* _What you need to do_
Give the data below as a two-column CSV headed text and answer, with one row for each text and its answer beside it. Put each field in quotes, turn line breaks into spaces, and leave out the pictures.

* _Task data_
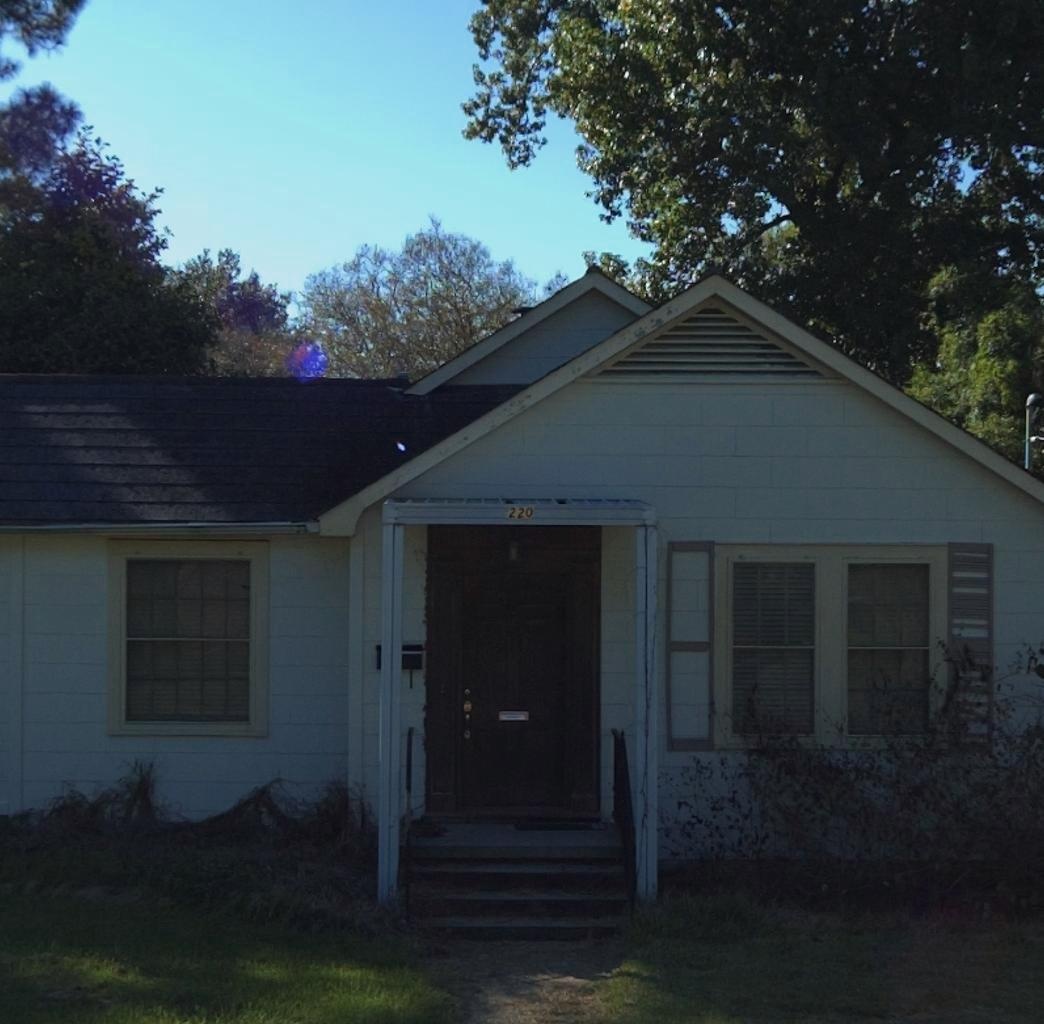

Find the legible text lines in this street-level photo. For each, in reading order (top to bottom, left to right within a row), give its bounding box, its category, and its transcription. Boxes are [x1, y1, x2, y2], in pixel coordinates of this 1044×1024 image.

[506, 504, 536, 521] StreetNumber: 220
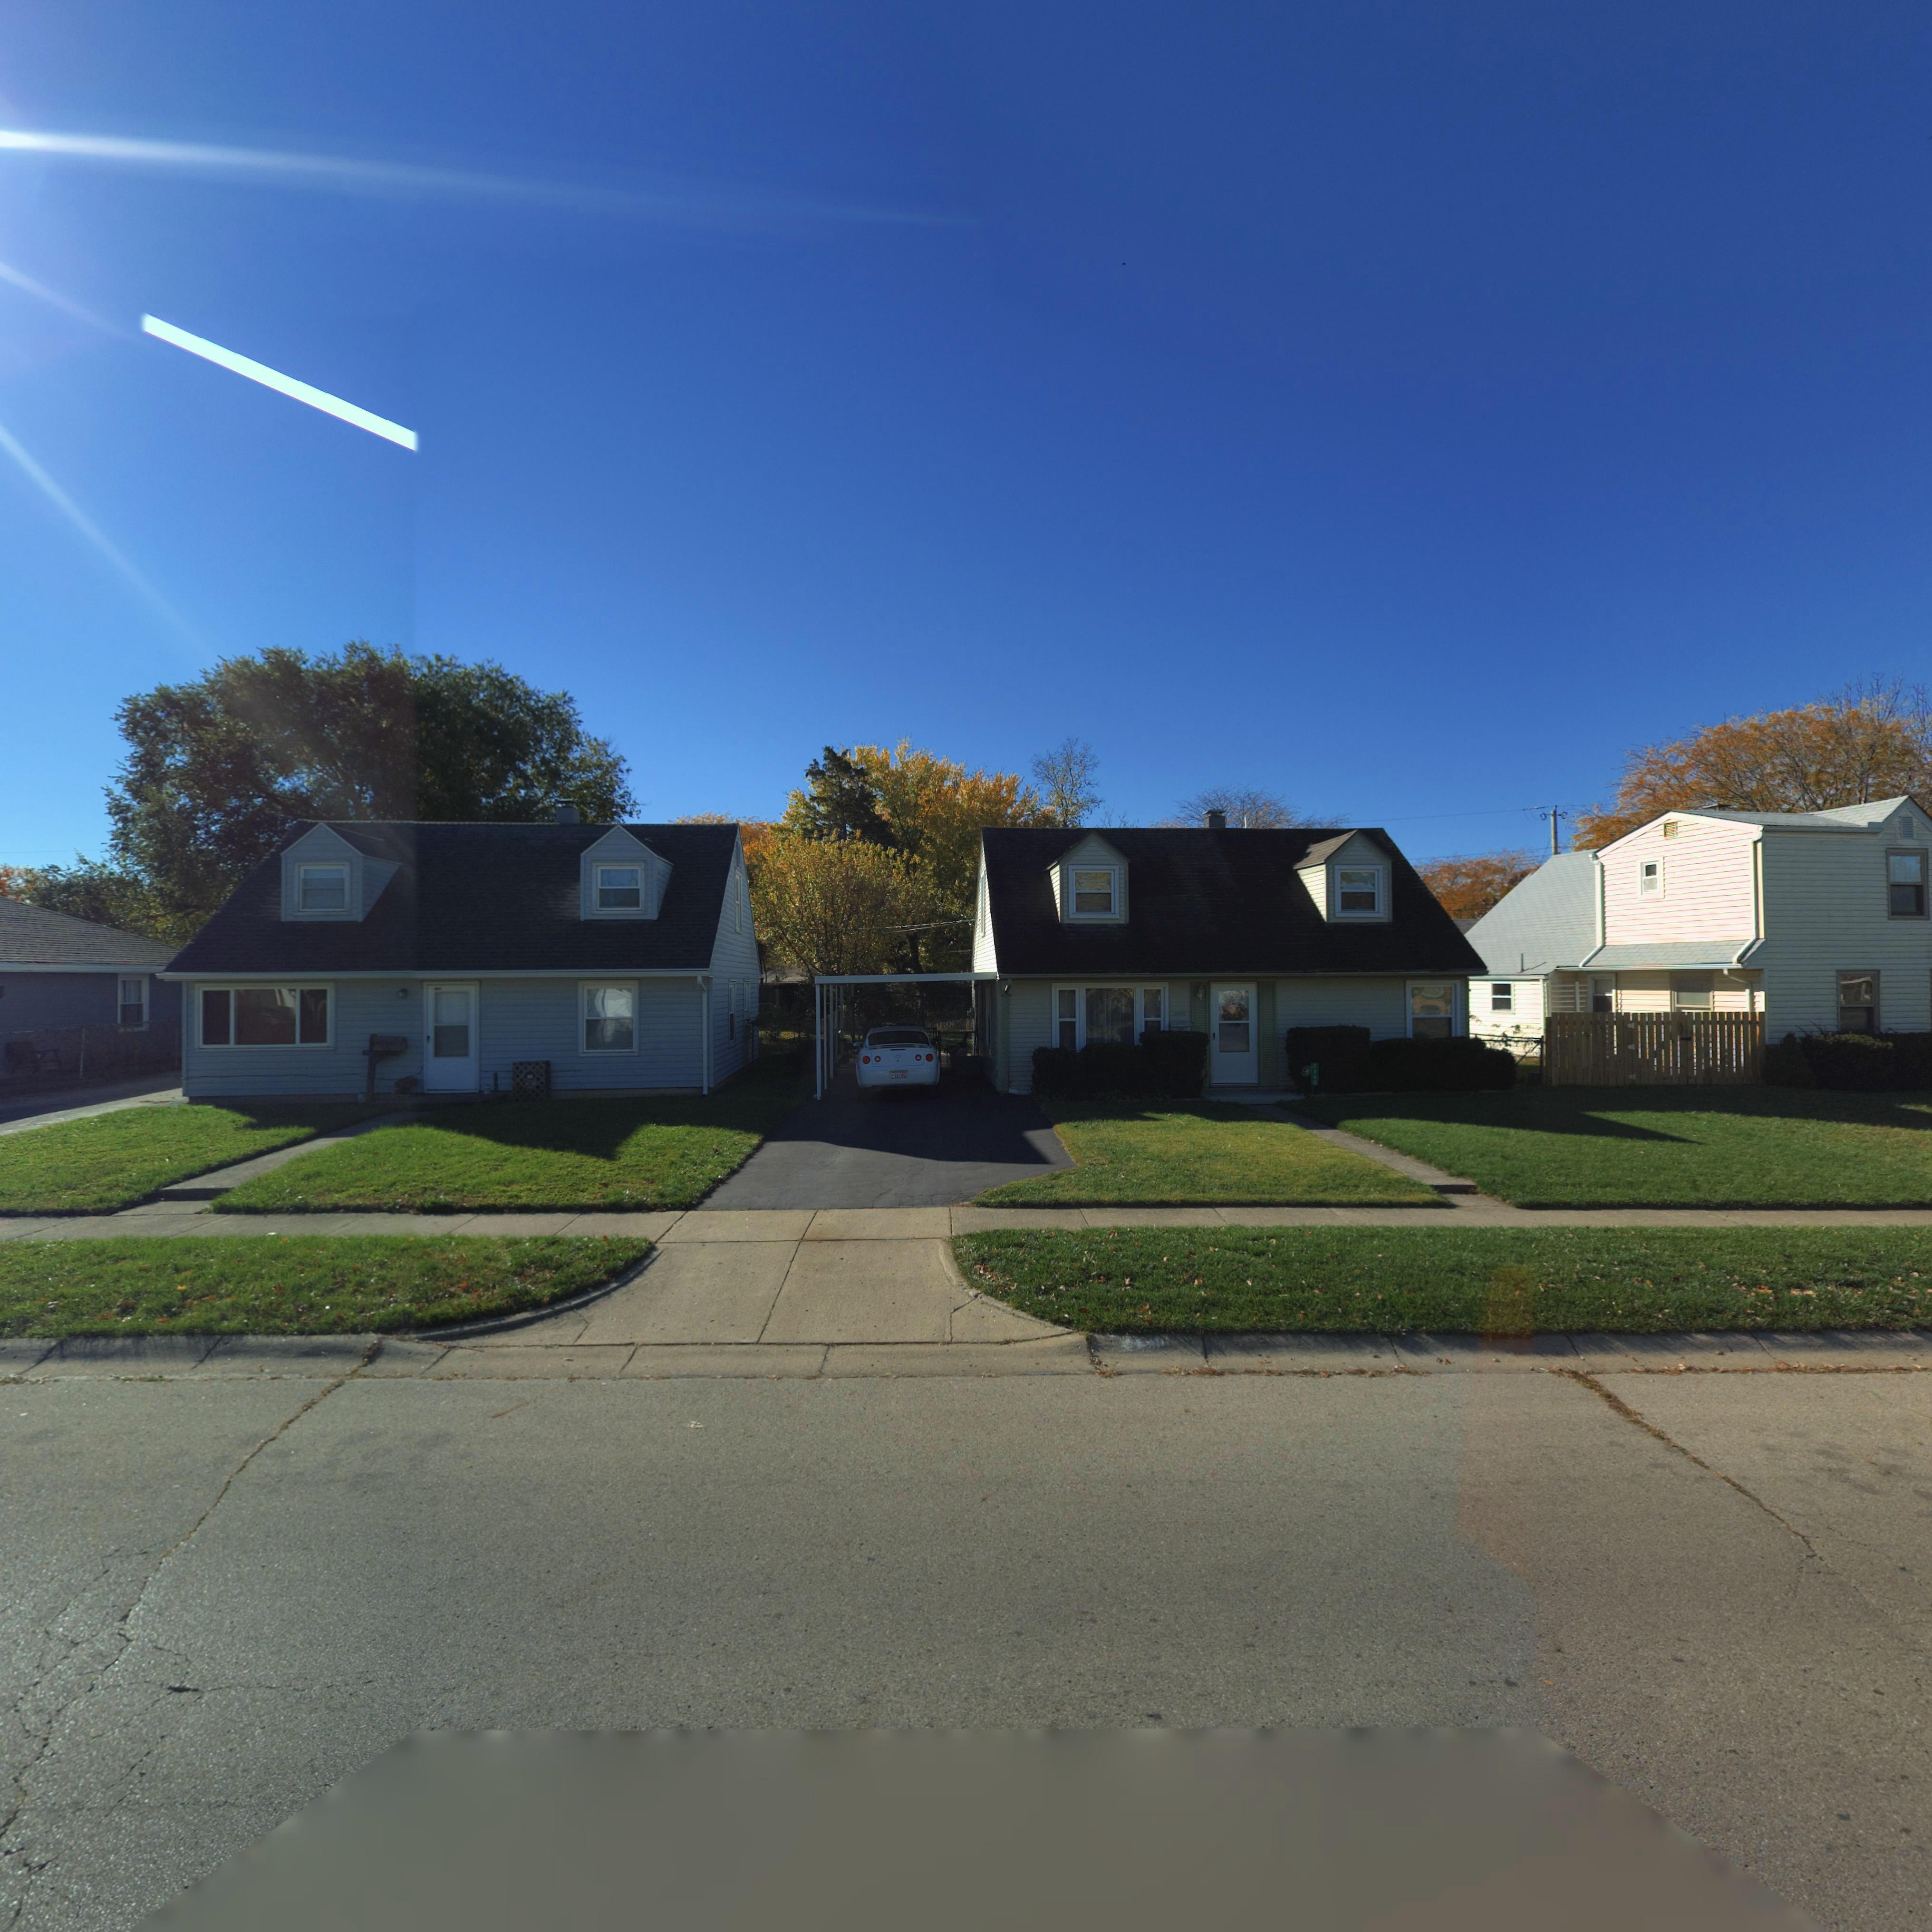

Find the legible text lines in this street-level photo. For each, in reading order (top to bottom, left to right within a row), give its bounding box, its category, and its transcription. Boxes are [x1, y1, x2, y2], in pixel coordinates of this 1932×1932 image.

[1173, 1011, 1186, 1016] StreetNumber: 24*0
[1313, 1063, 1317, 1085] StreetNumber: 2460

* _Task result_
text,answer
"Find the legible text lines in this street-level photo. For each, in reading order (top to bottom, left to right within a row), give its bounding box, its category, and its transcription. Boxes are [x1, y1, x2, y2], in pixel coordinates of this 1044×1024 image.","[506, 504, 536, 521] StreetNumber: 220"
"Find the legible text lines in this street-level photo. For each, in reading order (top to bottom, left to right within a row), give its bounding box, its category, and its transcription. Boxes are [x1, y1, x2, y2], in pixel coordinates of this 1932×1932 image.","[1173, 1011, 1186, 1016] StreetNumber: 24*0 [1313, 1063, 1317, 1085] StreetNumber: 2460"